Voor Ran antwoord kon geven zag hij de troep mannen die door het bos voor hen kwam. En op hetzelfde ogenblik werden zij gezien. Een paar mannen van Flinders lieten zich meteen op een knie zakken, klapten de steunpootjes van hun roeren uit en bliezen op hun lont. ‘Hebs je!’ riep Flinders, terwijl zijn stoppelgezicht zich in een onaangenaam lachje spleet. ‘Hebs je, zeg ’s ik!’

‘Dat weten we,’ antwoordde Oud Kanon, terwijl hij naar Flinders toe liep. ‘Je kent me, Meester. Ik bedrieg nooit iemand.’

De leider van de clan stak zijn bovenlip naar voren. ‘Zegs ‘ik bedrieg ’s nooit iemand.’ Probeers, en we schiet kogels in je. Als je niet bang is van kogels -’ zijn hele mond drukte zijn leedvermaak en triomf uit, ‘- dan hes we wat je bang maakt zal!’ Zijn mannen grinnikten. ‘Strip! Hierheen. Hierheen.’

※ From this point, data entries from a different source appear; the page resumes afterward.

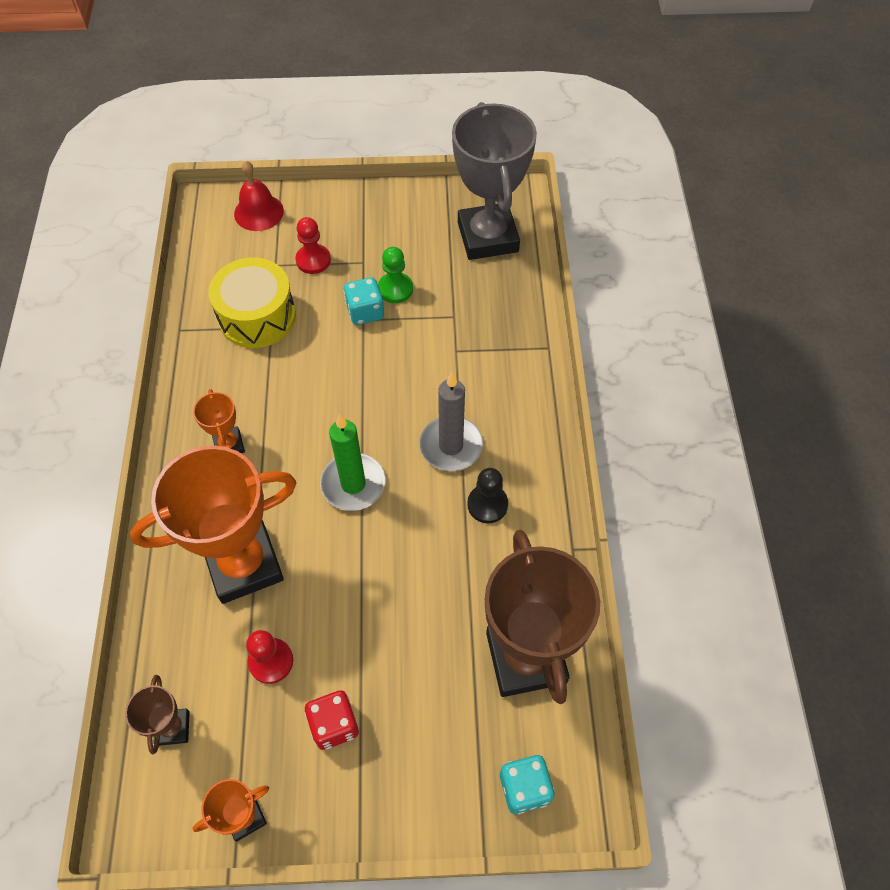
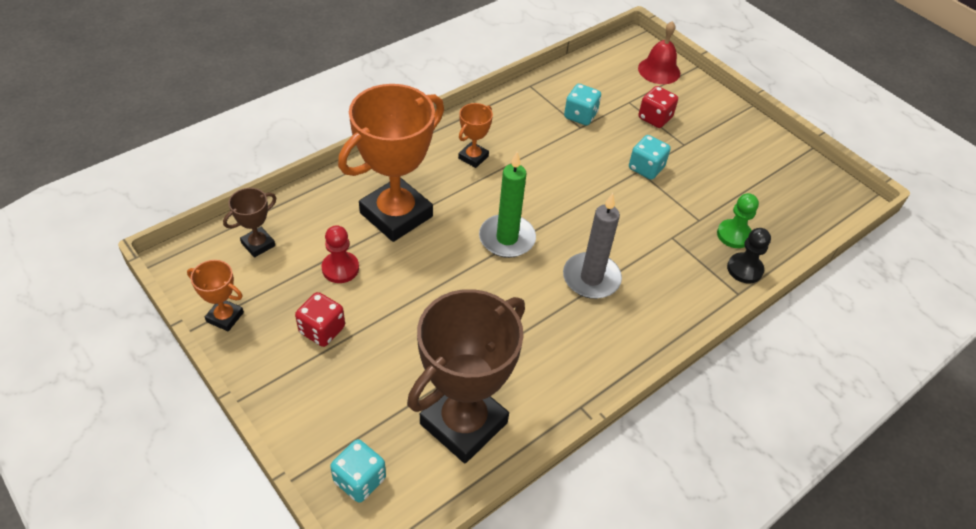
camera: 50 degrees right, 10 degrees down
orange trophy [130,446,296,604] -> orange trophy turned 75 degrees counterclockwise [338,84,444,242]
yellow drum [208,257,296,348] -> turquoise dice [564,84,601,125]
red pawn [295,217,331,274] -> red dice [638,86,678,128]
green pawn [378,247,413,303] -> green pawn moved to [717,193,759,248]
grey trophy [452,102,537,260] -> none
black pawn [467,468,508,523] -> black pawn moved to [727,228,771,283]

Flinders’ erfzoon, een jonge versie van zijn gemeen-uitziende vader, kwam naar voren. En naast hem, haar handen vastgebonden, een kort touw tussen haar voeten, haar lange zwarte haar uitdagend naar achteren gooiend, kwam Norna.

Oud Kanon kreunde, fluisterde haar naam. ‘Sathy. Is ze - is je moeder - kind - ?’

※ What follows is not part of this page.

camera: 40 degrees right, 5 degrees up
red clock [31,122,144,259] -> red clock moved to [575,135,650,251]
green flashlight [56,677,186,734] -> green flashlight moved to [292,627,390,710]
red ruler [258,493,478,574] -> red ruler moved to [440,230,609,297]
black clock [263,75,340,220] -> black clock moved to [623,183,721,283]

Het gebeurde allemaal heel vlug.

Hij had zijn hand uitgestoken naar zijn dochter, zonder te denken aan het vuurroer dat vlak op zijn schouder lag. Het gleed weg, hij probeerde het snel te grijpen, twee roeren brulden, Norna gilde, Lomar schreeuwde, mannen riepen tegen elkaar, en Oud Kanon zakte in elkaar en viel op de grond.

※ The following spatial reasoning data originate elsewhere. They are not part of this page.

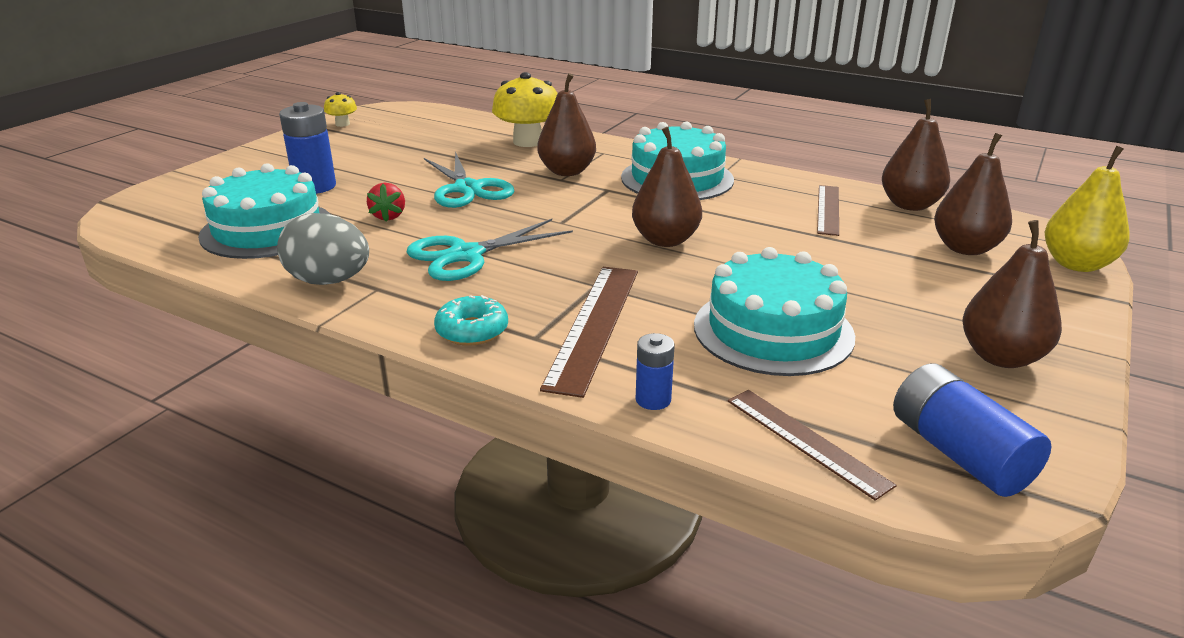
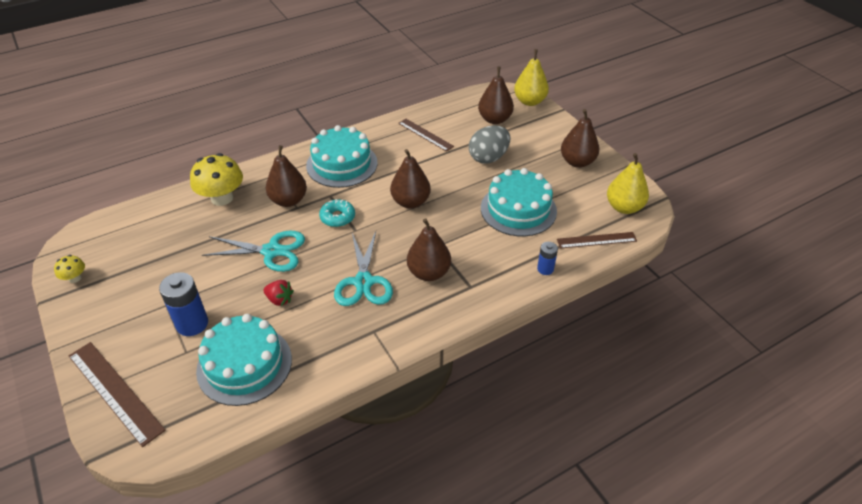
camera: 60 degrees left, 15 degrees up
grey egg [277,213,369,285] -> grey egg moved to [469,125,510,164]
turquoise donut [434,295,508,346] -> turquoise donut moved to [319,199,355,227]
brown ruler [540,267,638,398] -> brown ruler moved to [69,342,166,447]
brown pear [882,99,950,211] -> brown pear moved to [407,218,451,281]
blue battery [893,363,1052,497] -> yellow pear [607,153,649,214]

Flinders schreeuwde, vloekte. ‘Een losgeld weg! O, jullie hoerenkinders, o, jullie rorkeieren! Wat levert ’s hij dood op?’ Hij schopte naar de nog steeds knielende, met open mond toekijkende schutters, en ze krompen ineen en beschermden hun gezicht met hun handen. Norna gilde, rende naar voren, struikelde door het touw waarmee haar enkels aan elkaar zaten en zou gevallen zijn als Strips snelle hand er niet geweest was. En Lomar knielde ongelovig neer en probeerde het bloedende lichaam van zijn gastheer te bewegen. Maar de Meester Flinders had gelijk gehad. Oud Kanon was dood. Maar blijkbaar was het de bedoeling dat hij, dood, in ieder geval genoeg opbracht om het meenemen van het lijk de moeite waard te maken. Eerst gaf een rij felrode stippen in de sneeuw zijn spoor aan. Maar het werd kouder, kouder en het bloed stolde. Norna huilde en jammerde terwijl ze mee werd getrokken, en Lomar, ook vastgebonden, slofte dof achter haar aan.

Rechts en links werden ze bewaakt door roerschutters. Zo marcheerden ze door de sneeuw, die het zwartbemoste landschap aan hun ogen onttrok, hun lonten en hun adem rokend in de koude grijze lucht.